How does Lunatask protect your data?

Even we don't have access to your data. We went a long way to ensure nobody but you can access it. Anything you do or track within Lunatask is your business only.

End-to-end data encryption

All the data you type into Lunatask, whether it is the name of the task, a note, name of the area, or habit is encrypted at your machine before it is sent to be stored in our cloud. The private key (a secret) used to encrypt your data is derived from the master password you chose during sign-up. No private key nor master password is ever transmitted out of your machine.

What algorithms does Lunatask use for encryption?

Lunatask uses a combination of Curve25519, Salsa20, and Poly1305 using NaCl networking and cryptography library, together with argon2id as a key derivation function.

What happens when I forget my master password?

Your master password is like a key to the vault. If the key is lost, there's no way to get into the vault.

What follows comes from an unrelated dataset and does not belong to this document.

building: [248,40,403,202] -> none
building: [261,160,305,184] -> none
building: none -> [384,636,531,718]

The only solution in case of a forgotten password is resetting your account since we keep no backdoor. This way you can set up a new master password, but your previous data will be lost. Please, contact us and we'll promptly reset your account, if needed.

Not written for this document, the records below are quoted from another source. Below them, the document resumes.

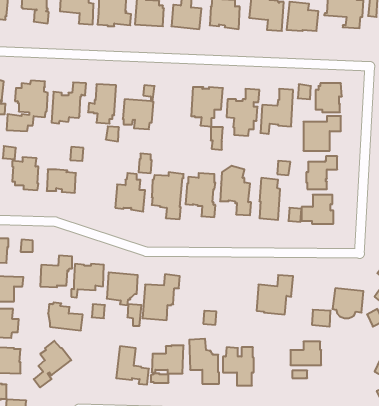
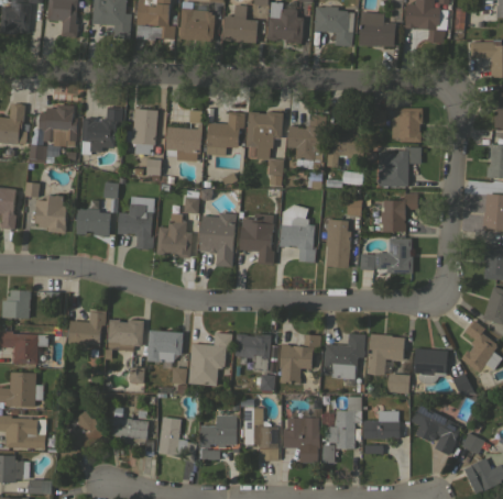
building: none -> [206,112,244,156]
building: none -> [117,197,154,250]
building: none -> [234,334,271,372]
building: none -> [280,334,320,384]
building: none -> [367,334,404,375]
building: [48,302,83,330] -> [108,407,149,440]
building: none -> [321,397,361,463]
building: none -> [411,404,461,454]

Encryption of all communication

All communication with Lunatask cloud is performed over a strong SSL. All requests are forced to use HTTPS protocol with the latest and most secure TLS 1.3 to prevent anyone down the road from listening to the communication (like your ISP).

Protection from data breaches

Unfortunately, attackers do not sleep. Lunatask uses multiple Web Application Firewalls (WAF) to analyze all traffic to our cloud. If unusual activity is detected, like a security scan by the attacker, the request and IP address the request is coming from is immediately and automatically blocked. The WAF solutions are provided to us by Cloudflare and Sqreen.

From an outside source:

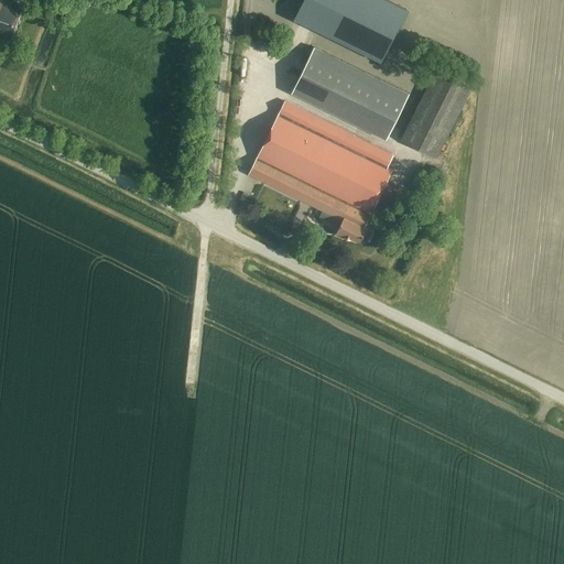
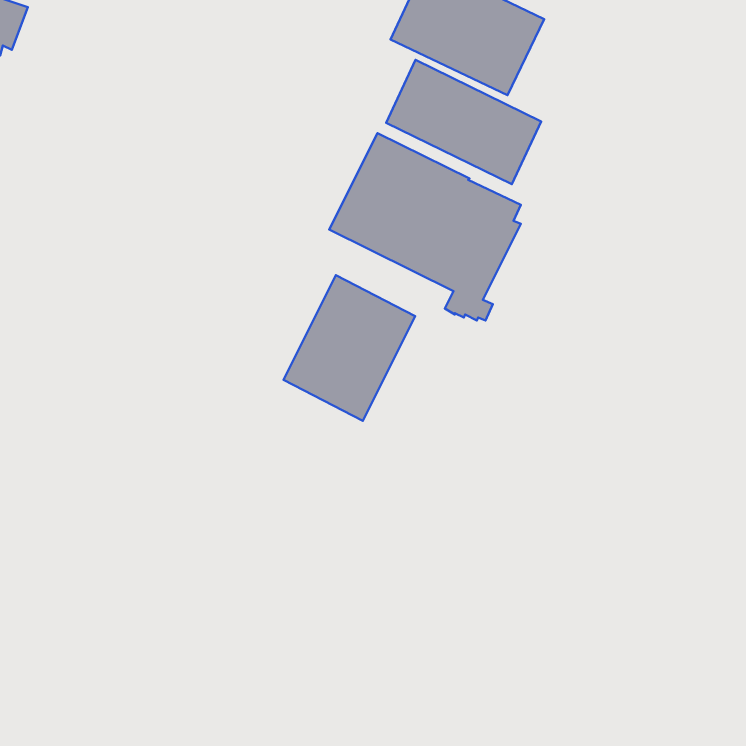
building: [400,67,471,156] -> none
building: none -> [283,275,415,421]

Please, contact us if you suspect that you are being blocked by any of our WAF, such as when using the Public API, by mistake.

Vulnerability monitoring

Our automated vulnerability monitoring system alerts us when a new vulnerability is identified in any library or framework we use. We act as soon as a vulnerability is reported.

User tracking and product analytics

Most companies use in-app tracking solutions to learn how their users interact with their features and use this information to improve the product itself. However, we chose not to collect such information and rely solely on user feedback provided to us voluntarily.

The same approach applies to our website. We do not track our website visitors using technologies like cookies, nor do we share user information with Google through tools such as Google Analytics.

Trusted sources

You can get Lunatask from many different sources on the internet. You can trust that the application downloaded from the following sources was not modified as the sources are maintained by us. Here is the list of trusted sources:

All versions of Lunatask for Mac distributed by us are signed using our certificates. If you don't receive a Gatekeeper warning when running the app, you can trust this application version.

Currently, we don't cryptographically sign builds of Lunatask for Windows. If your downloaded Lunatask for Windows from any trusted source above, you can safely ignore Windows Defender warning.